Skip to content

kineticadb/kinetica-tutorial-java-udf-api

Folders and files

NameName
Last commit message
Last commit date

Latest commit

 

History

12 Commits
 
 
 
 
 
 
 
 

Repository files navigation

Kinetica Logo

Kinetica Java UDF API Tutorial

This project contains the 7.2 version of the Java UDF API Tutorial.

This guide exists on-line at: Kinetica Java UDF API Tutorial

More information can be found at: Kinetica Documentation


The following guide provides step-by-step instructions to get started writing and running UDFs in Java. This example is a simple distributed UDF that copies data from one table to another using a CSV configuration file to determine on which processing node(s) data will be copied.

Standard (non-replicated) tables have their data distributed across all processing nodes, while replicated tables have all of their data on every processing node. In this example, we'll use a standard table and copy only the portions of its data that reside on the nodes named in the CSV file.

Note that only copying data from some processing nodes typically would not have "real" applications and this exercise is purely to demonstrate the many facets of the UDF API.

**TO DO**
Reproduce the Kinetica Java UDF tutorial page above in full, word for word.

**LISTED ENTRIES**
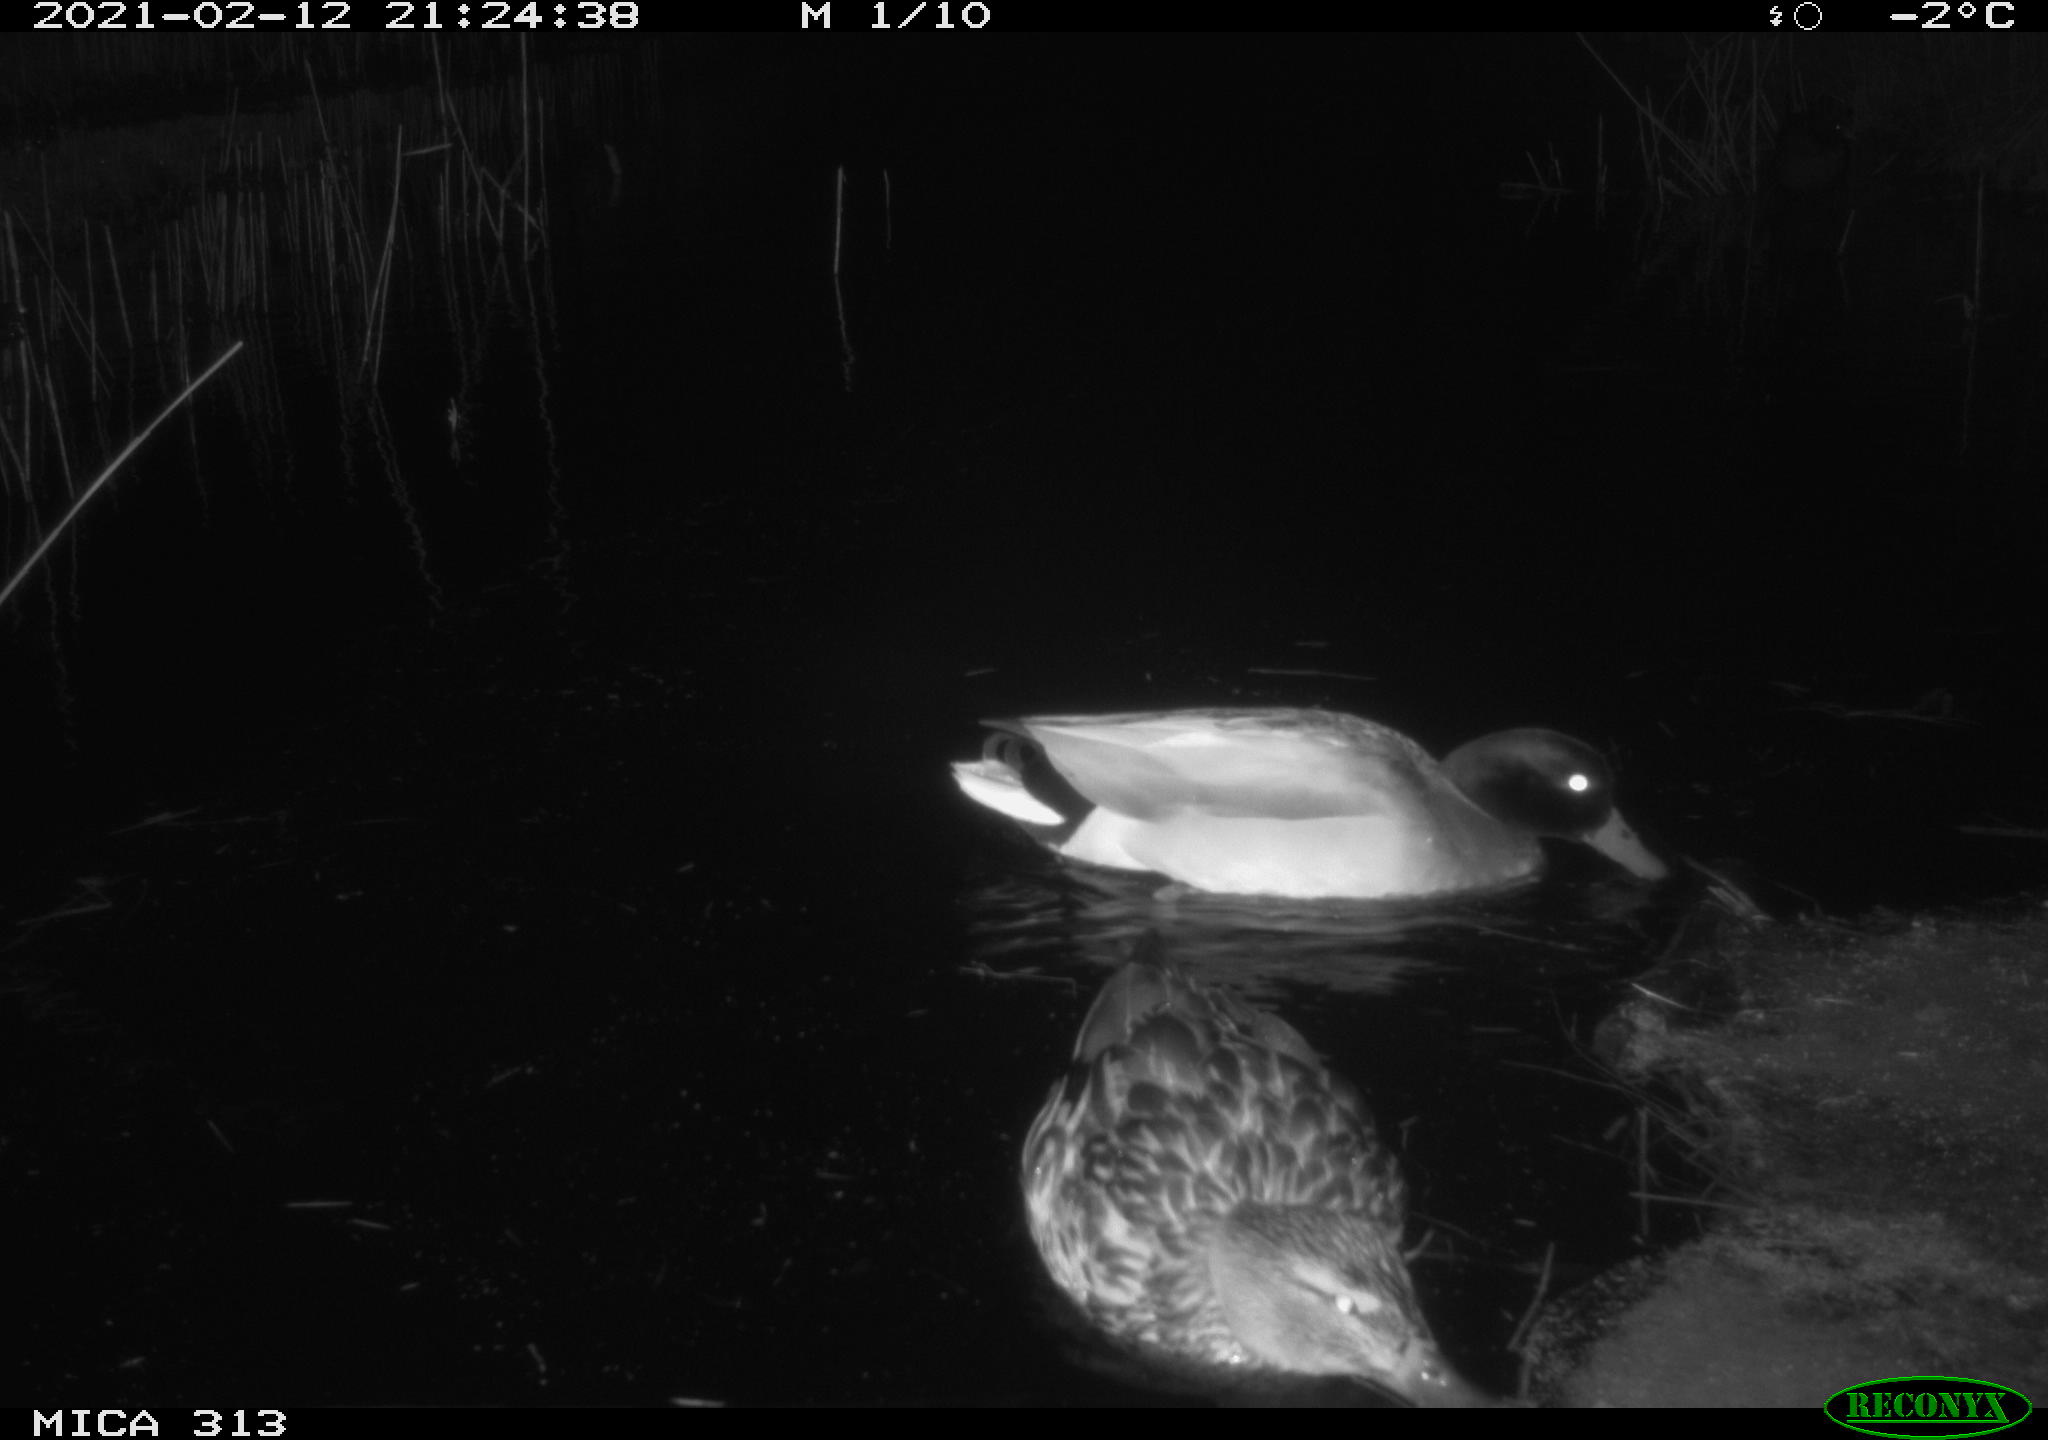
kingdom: Animalia
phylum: Chordata
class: Aves
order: Anseriformes
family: Anatidae
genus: Anas
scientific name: Anas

**FINISHED EXERCISE**
Skip to content

kineticadb/kinetica-tutorial-java-udf-api

Folders and files

NameName
Last commit message
Last commit date

Latest commit

 

History

12 Commits
 
 
 
 
 
 
 
 

Repository files navigation

Kinetica Logo

Kinetica Java UDF API Tutorial

This project contains the 7.2 version of the Java UDF API Tutorial.

This guide exists on-line at: Kinetica Java UDF API Tutorial

More information can be found at: Kinetica Documentation


The following guide provides step-by-step instructions to get started writing and running UDFs in Java. This example is a simple distributed UDF that copies data from one table to another using a CSV configuration file to determine on which processing node(s) data will be copied.

Standard (non-replicated) tables have their data distributed across all processing nodes, while replicated tables have all of their data on every processing node. In this example, we'll use a standard table and copy only the portions of its data that reside on the nodes named in the CSV file.

Note that only copying data from some processing nodes typically would not have "real" applications and this exercise is purely to demonstrate the many facets of the UDF API.